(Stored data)
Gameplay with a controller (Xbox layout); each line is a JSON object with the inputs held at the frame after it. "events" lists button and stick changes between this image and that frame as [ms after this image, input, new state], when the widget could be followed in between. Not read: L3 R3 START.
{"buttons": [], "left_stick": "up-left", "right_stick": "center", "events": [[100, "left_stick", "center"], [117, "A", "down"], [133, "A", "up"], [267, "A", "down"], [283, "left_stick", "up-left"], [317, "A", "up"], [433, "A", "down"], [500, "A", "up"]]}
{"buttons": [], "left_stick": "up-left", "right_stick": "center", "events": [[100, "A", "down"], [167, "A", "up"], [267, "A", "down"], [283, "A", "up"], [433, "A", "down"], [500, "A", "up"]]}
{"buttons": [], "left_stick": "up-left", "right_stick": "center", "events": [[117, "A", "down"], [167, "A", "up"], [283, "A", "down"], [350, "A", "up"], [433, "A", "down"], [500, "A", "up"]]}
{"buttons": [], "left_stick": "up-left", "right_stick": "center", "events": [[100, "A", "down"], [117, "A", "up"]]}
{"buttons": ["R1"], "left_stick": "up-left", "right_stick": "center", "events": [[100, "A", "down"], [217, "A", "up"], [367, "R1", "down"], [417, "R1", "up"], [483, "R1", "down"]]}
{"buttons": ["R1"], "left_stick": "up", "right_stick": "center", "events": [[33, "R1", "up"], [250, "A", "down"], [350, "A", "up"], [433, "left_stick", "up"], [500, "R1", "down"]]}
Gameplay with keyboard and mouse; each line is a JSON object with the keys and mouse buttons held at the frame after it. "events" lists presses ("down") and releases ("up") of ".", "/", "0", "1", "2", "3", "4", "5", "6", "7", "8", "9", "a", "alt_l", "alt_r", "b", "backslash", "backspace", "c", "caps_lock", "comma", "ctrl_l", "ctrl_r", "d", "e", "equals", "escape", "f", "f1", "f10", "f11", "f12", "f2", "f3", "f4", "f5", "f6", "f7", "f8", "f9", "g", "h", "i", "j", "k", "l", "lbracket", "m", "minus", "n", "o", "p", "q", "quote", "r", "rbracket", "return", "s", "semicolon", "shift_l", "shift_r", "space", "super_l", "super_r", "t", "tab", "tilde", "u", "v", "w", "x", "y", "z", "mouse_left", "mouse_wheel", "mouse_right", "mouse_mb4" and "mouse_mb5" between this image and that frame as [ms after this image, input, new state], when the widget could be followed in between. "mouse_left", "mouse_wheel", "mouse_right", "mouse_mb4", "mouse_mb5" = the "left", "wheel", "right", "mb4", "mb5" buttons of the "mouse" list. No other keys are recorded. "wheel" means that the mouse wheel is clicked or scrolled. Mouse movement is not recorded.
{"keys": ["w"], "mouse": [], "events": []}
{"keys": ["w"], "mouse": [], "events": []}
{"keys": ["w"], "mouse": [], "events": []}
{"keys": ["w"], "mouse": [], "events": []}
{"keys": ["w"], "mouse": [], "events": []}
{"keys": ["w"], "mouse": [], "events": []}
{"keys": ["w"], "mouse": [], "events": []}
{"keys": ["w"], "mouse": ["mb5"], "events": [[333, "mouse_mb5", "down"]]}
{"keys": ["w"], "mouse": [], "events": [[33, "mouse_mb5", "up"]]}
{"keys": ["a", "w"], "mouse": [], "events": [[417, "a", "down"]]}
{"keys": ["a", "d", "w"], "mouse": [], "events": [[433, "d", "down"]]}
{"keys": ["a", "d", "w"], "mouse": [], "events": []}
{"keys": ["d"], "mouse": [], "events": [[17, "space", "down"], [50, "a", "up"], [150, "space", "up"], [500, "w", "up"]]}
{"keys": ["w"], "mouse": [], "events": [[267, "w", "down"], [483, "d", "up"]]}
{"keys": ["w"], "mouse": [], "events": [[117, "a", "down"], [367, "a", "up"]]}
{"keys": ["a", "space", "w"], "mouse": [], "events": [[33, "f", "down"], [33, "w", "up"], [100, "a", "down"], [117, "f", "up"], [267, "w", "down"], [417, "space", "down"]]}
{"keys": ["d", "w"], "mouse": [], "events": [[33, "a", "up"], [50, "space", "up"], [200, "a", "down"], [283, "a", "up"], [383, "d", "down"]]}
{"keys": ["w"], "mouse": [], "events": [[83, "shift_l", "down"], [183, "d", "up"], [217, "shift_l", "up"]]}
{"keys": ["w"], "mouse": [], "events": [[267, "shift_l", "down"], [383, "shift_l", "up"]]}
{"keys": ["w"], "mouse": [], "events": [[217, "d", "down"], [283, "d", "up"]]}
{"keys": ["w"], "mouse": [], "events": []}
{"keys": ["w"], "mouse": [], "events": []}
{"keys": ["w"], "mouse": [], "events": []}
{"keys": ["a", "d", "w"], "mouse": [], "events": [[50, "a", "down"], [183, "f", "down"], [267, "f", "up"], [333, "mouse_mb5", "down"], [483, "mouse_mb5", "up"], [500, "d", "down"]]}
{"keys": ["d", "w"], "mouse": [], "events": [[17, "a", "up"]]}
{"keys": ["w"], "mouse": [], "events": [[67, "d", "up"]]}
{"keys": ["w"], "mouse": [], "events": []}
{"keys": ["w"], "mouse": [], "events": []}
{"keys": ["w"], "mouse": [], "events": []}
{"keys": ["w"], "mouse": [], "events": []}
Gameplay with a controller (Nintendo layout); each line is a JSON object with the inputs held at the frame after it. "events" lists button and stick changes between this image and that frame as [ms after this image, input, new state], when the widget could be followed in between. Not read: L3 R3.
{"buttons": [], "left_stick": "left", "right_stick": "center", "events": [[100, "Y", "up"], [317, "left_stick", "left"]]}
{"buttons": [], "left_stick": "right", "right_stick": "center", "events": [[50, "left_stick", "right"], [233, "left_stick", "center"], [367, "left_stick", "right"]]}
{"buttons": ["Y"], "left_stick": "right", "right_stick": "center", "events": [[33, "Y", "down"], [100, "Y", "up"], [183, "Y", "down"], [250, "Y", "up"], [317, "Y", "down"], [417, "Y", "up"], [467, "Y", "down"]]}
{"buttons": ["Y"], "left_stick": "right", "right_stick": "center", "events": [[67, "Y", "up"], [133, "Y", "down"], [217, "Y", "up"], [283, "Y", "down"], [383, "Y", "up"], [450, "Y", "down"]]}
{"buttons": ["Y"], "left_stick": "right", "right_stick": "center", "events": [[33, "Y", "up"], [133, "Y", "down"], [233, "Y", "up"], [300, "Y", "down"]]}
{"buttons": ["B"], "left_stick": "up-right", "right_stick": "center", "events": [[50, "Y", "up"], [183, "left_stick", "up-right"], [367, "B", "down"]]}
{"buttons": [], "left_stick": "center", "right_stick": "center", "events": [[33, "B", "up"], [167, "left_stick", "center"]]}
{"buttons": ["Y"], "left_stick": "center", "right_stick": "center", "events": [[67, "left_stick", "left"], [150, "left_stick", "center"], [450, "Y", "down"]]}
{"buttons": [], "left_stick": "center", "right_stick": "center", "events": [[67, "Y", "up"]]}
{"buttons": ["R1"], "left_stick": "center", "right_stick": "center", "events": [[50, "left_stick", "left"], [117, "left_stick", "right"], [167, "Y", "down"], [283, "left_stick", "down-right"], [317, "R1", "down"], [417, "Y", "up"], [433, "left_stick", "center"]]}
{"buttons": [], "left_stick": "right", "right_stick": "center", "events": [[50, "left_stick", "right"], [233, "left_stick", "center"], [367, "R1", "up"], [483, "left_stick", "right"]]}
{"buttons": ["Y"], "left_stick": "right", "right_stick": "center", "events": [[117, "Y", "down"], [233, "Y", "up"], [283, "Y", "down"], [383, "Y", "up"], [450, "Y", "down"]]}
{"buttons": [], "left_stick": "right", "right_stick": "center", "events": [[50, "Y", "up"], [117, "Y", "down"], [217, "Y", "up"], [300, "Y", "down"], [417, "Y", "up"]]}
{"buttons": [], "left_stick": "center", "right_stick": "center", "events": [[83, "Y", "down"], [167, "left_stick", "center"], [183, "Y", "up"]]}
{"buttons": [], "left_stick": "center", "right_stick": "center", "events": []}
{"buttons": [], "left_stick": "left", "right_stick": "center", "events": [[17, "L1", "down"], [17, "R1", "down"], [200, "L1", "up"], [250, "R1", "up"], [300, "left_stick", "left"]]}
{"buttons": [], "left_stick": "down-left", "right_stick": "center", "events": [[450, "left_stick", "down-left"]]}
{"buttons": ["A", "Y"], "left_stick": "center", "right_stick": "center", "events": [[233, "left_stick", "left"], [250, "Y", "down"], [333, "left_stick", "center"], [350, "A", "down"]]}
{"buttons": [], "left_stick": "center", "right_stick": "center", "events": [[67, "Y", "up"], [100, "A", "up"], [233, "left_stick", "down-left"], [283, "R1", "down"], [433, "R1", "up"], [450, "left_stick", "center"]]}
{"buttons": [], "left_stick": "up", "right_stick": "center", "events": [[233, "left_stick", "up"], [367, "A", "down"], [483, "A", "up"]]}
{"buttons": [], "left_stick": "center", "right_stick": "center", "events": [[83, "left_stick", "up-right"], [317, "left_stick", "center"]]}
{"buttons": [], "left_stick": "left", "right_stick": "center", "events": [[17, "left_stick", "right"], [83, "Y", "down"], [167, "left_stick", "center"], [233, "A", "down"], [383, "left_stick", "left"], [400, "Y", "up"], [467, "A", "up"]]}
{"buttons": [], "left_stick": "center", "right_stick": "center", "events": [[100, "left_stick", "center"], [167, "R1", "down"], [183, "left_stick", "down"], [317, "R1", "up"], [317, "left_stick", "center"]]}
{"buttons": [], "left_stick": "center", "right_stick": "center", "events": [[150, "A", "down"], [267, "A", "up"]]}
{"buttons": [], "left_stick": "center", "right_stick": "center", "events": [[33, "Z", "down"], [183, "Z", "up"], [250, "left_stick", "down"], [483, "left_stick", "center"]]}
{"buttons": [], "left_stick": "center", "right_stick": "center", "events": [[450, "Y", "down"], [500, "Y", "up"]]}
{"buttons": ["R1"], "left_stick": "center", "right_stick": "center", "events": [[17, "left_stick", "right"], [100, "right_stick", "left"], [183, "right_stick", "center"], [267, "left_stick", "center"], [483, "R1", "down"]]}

▸ Work item: If a line in the records above includes the string "layout", copy it.

▸ Answer to this problem:
Gameplay with a controller (Xbox layout); each line is a JSON object with the inputs held at the frame after it. "events" lists button and stick changes between this image and that frame as [ms after this image, input, new state], when the widget could be followed in between. Not read: L3 R3 START.
Gameplay with a controller (Nintendo layout); each line is a JSON object with the inputs held at the frame after it. "events" lists button and stick changes between this image and that frame as [ms after this image, input, new state], when the widget could be followed in between. Not read: L3 R3.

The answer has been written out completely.